Data segment:
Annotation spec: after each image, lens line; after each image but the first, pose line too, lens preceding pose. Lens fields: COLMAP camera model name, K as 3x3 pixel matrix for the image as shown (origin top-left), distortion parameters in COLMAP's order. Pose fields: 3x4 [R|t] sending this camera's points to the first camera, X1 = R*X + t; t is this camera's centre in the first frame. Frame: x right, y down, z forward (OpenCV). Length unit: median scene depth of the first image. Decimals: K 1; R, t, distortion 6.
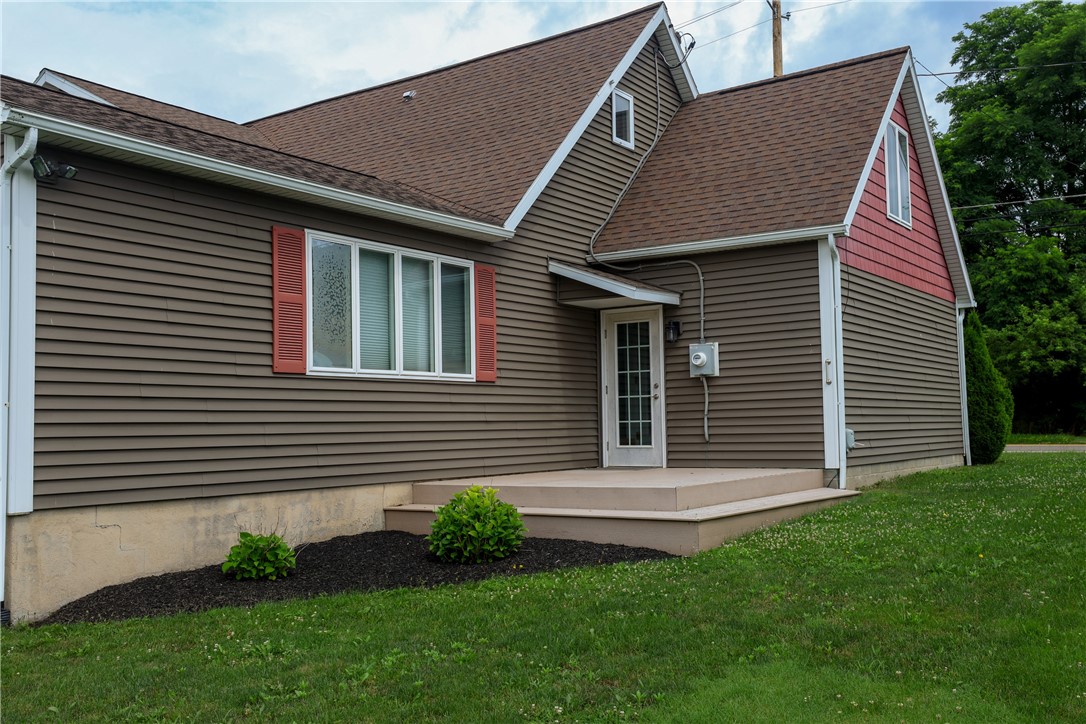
lens RADIAL K [[1052.1, 0, 543.0], [0, 1052.1, 362.0], [0, 0, 1]] dist [0.002709, 0.000928]
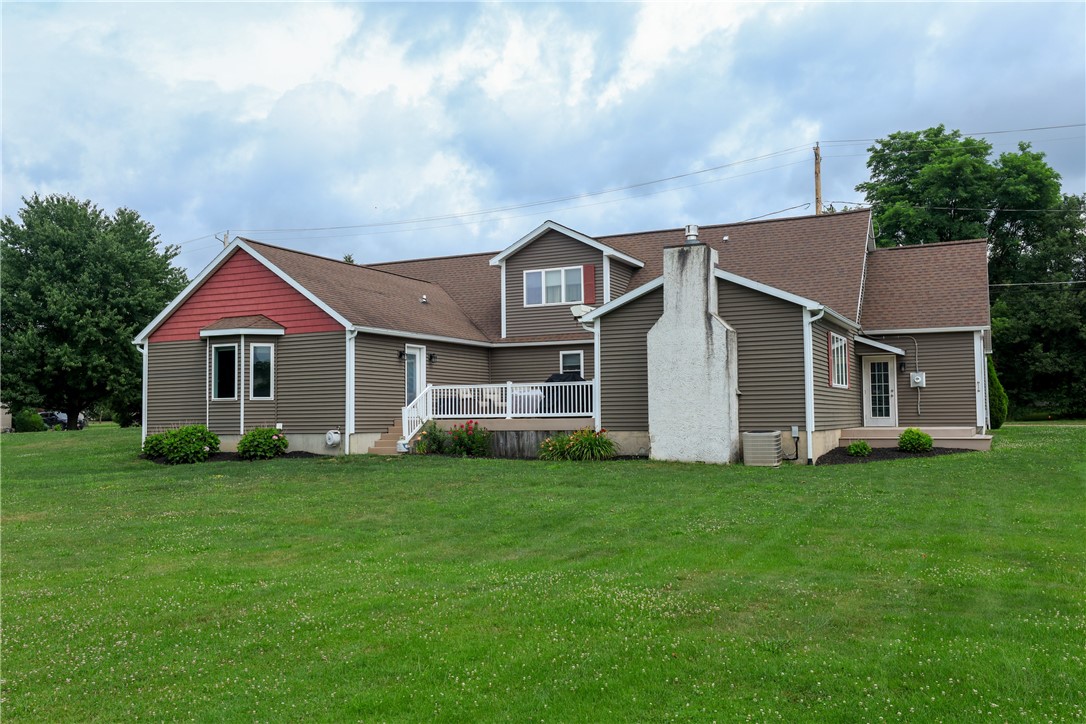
lens RADIAL K [[975.9, 0, 543.0], [0, 975.9, 362.0], [0, 0, 1]] dist [0.019795, 0.013599]
pose [[0.986085, 0.019640, 0.165078, -0.976300], [-0.020488, 0.999784, 0.003437, -0.030620], [-0.164975, -0.006771, 0.986275, -0.949394]]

About this task: Type the lines above out again exactly as they appear, skipping every picture.

Expected output:
Annotation spec: after each image, lens line; after each image but the first, pose line too, lens preceding pose. Lens fields: COLMAP camera model name, K as 3x3 pixel matrix for the image as shown (origin top-left), distortion parameters in COLMAP's order. Pose fields: 3x4 [R|t] sending this camera's points to the first camera, X1 = R*X + t; t is this camera's centre in the first frame. Frame: x right, y down, z forward (OpenCV). Length unit: median scene depth of the first image. Decimals: K 1; R, t, distortion 6.
lens RADIAL K [[1052.1, 0, 543.0], [0, 1052.1, 362.0], [0, 0, 1]] dist [0.002709, 0.000928]
lens RADIAL K [[975.9, 0, 543.0], [0, 975.9, 362.0], [0, 0, 1]] dist [0.019795, 0.013599]
pose [[0.986085, 0.019640, 0.165078, -0.976300], [-0.020488, 0.999784, 0.003437, -0.030620], [-0.164975, -0.006771, 0.986275, -0.949394]]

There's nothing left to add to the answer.